22. Supplier indemnifies the Purchaser, its related bodies corporate and their respective officers, directors, employees and agents (each an O-I Indemnified Party) from and against any loss or claim, including Consequential Loss, suffered or incurred by an O-I Indemnified Party arising out of:  

(a) the Supplier’s performance of, or failure to perform the requirements of, an Order;
(b) the Supplier’s negligence;
(c) the Goods or Services infringing the proprietary or other rights of any third party;
(d) any personal injury or death contributed to by Supplier’s act or omission and any personal injury or death to Supplier’s personnel and sub-contractors whilst on the Purchaser’s premises;
(e) any loss of or damage to property contributed to by the act or omission of Supplier or its personnel and sub-contractors on Purchaser’s premises; and
(f) Supplier’s breach of any applicable laws.

The Supplier’s obligation to indemnify an O-I Indemnified Party will be reduced to the extent that any negligent or wilful act or omission by such O-I Indemnified Party contributed to the loss.  Each indemnity in this document is a continuing obligation, separate and independent from the other obligations of the parties, and survives termination, completion or expiration of this document or any Order or contract made under it. 

23. If there is any inconsistency between an Order and this document, the Order will prevail to the extent of the inconsistency. 

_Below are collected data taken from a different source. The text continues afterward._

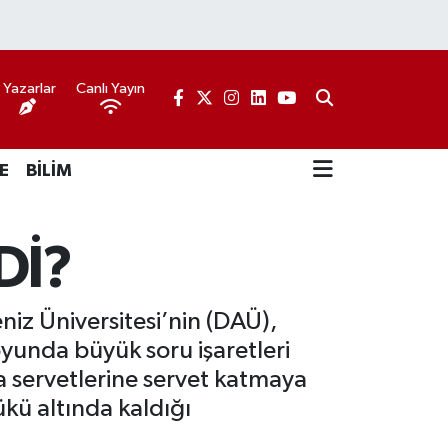
Yazarlar
Canlı Yayın
E
BİLİM
Dİ?
iz Üniversitesi’nin (DAÜ),
yunda büyük soru işaretleri
la servetlerine servet katmaya
ü altında kaldığı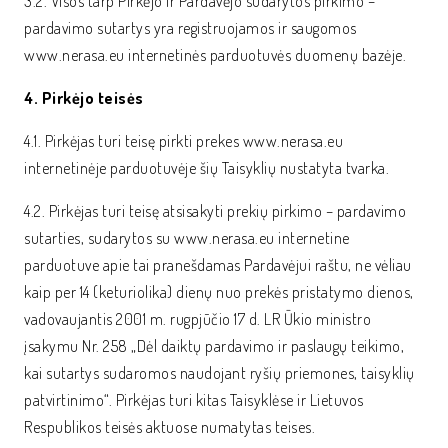
3.2. Visos tarp Pirkėjo ir Pardavėjo sudarytos pirkimo –
pardavimo sutartys yra registruojamos ir saugomos
www.nerasa.eu internetinės parduotuvės duomenų bazėje.
4. Pirkėjo teisės
4.1. Pirkėjas turi teisę pirkti prekes www.nerasa.eu
internetinėje parduotuvėje šių Taisyklių nustatyta tvarka.
4.2. Pirkėjas turi teisę atsisakyti prekių pirkimo – pardavimo
sutarties, sudarytos su www.nerasa.eu internetine
parduotuve apie tai pranešdamas Pardavėjui raštu, ne vėliau
kaip per 14 (keturiolika) dienų nuo prekės pristatymo dienos,
vadovaujantis 2001 m. rugpjūčio 17 d. LR Ūkio ministro
įsakymu Nr. 258 „Dėl daiktų pardavimo ir paslaugų teikimo,
kai sutartys sudaromos naudojant ryšių priemones, taisyklių
patvirtinimo“. Pirkėjas turi kitas Taisyklėse ir Lietuvos
Respublikos teisės aktuose numatytas teises.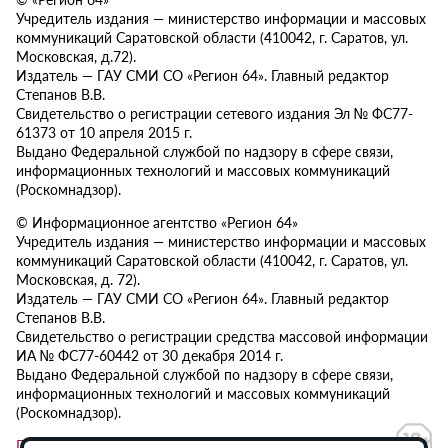
Учредитель издания — министерство информации и массовых
коммуникаций Саратовской области (410042, г. Саратов, ул.
Московская, д.72).
Издатель — ГАУ СМИ СО «Регион 64». Главный редактор
Степанов В.В.
Свидетельство о регистрации сетевого издания Эл № ФС77-
61373 от 10 апреля 2015 г.
Выдано Федеральной службой по надзору в сфере связи,
информационных технологий и массовых коммуникаций
(Роскомнадзор).
© Информационное агентство «Регион 64»
Учредитель издания — министерство информации и массовых
коммуникаций Саратовской области (410042, г. Саратов, ул.
Московская, д. 72).
Издатель — ГАУ СМИ СО «Регион 64». Главный редактор
Степанов В.В.
Свидетельство о регистрации средства массовой информации
ИА № ФС77-60442 от 30 декабря 2014 г.
Выдано Федеральной службой по надзору в сфере связи,
информационных технологий и массовых коммуникаций
(Роскомнадзор).
Политика в отношении обработки персональных данных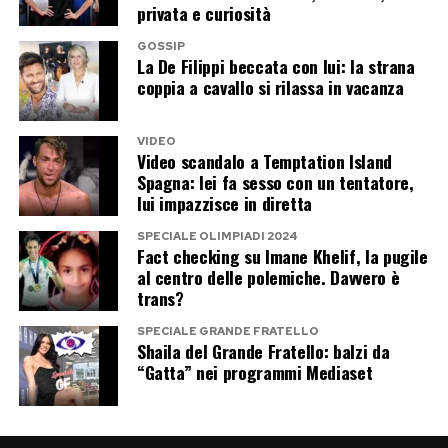
Francesca Coppola. Una storia ancora priva di
privata e curiosità
una versione condivisa da tutti i protagonisti e
GOSSIP
che potrebbe riservare nuovi colpi di scena nelle
La De Filippi beccata con lui: la strana
coppia a cavallo si rilassa in vacanza
prossime settimane.
VIDEO
Post Views:
193
Video scandalo a Temptation Island
Spagna: lei fa sesso con un tentatore,
lui impazzisce in diretta
SPECIALE OLIMPIADI 2024
Fact checking su Imane Khelif, la pugile
al centro delle polemiche. Davvero è
trans?
SPECIALE GRANDE FRATELLO
Shaila del Grande Fratello: balzi da
“Gatta” nei programmi Mediaset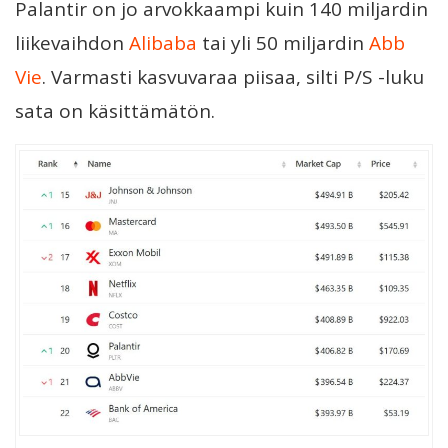
Palantir on jo arvokkaampi kuin 140 miljardin
liikevaihdon
Alibaba
tai yli 50 miljardin
Abb
Vie
. Varmasti kasvuvaraa piisaa, silti P/S -luku
sata on käsittämätön.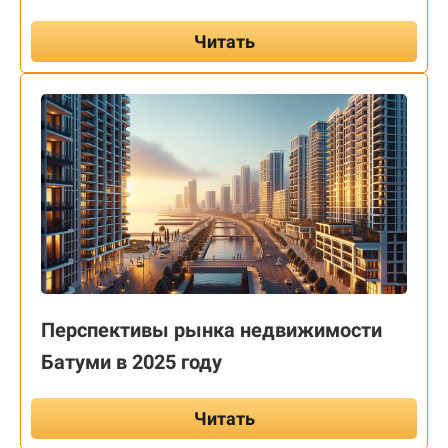
Читать
Перспективы рынка недвижимости
Батуми в 2025 году
Читать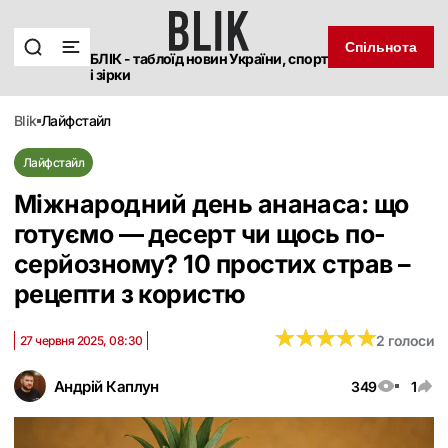
Спільнота
БЛІК - таблоїд новин України, спорт
і зірки
blik
лайфстайл
Лайфстайл
Міжнародний день ананаса: що
готуємо — десерт чи щось по-
серйозному? 10 простих страв –
рецепти з користю
★
★
★
★
★
★
★
★
★
★
2 голоси
27 червня 2025, 08:30
Андрій Каплун
349
1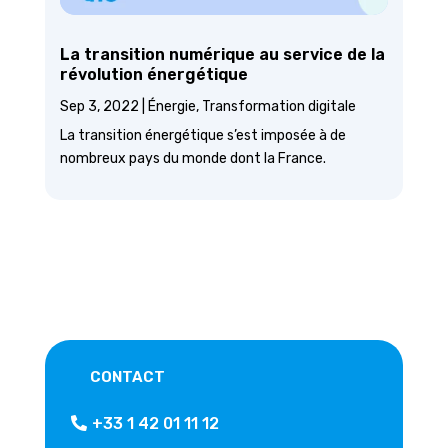
La transition numérique au service de la
révolution énergétique
Sep 3, 2022
|
Énergie
,
Transformation digitale
La transition énergétique s’est imposée à de
nombreux pays du monde dont la France.
CONTACT
+33 1 42 01 11 12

24. This document shall be governed by the laws in force in the People’s Republic of China and the parties agree to submit to the exclusive jurisdiction of the courts in the place in the People’s Republic of China where O-I’s business is located.

C.) Overseas Goods

25. The Supplier shall provide the following documents for Goods manufactured outside of the People’s Republic of China:

(i) Commercial Invoices (including additional certified invoice for customs purposes);
(ii) Fumigation Certificate;
(iii) Unpriced Packing List;
(iv) 2 Copies of Insurance Certificate;
(v) Parcel Post Receipt in evidence of dispatch;
(vi) Airways Bill giving full flight details;
(vii) 2 Original Bills of Lading duly endorsed; and
(viii) 2 Non Negotiable Bills of Lading.

26. Two complete sets of all documents listed in clause 25 are to be airmailed as soon as possible after dispatch of the Goods to the Purchaser at the address indicated on the Order.

27. The Supplier must immediately notify the Purchaser in writing when Goods are packed for export outside the Supplier’s premises.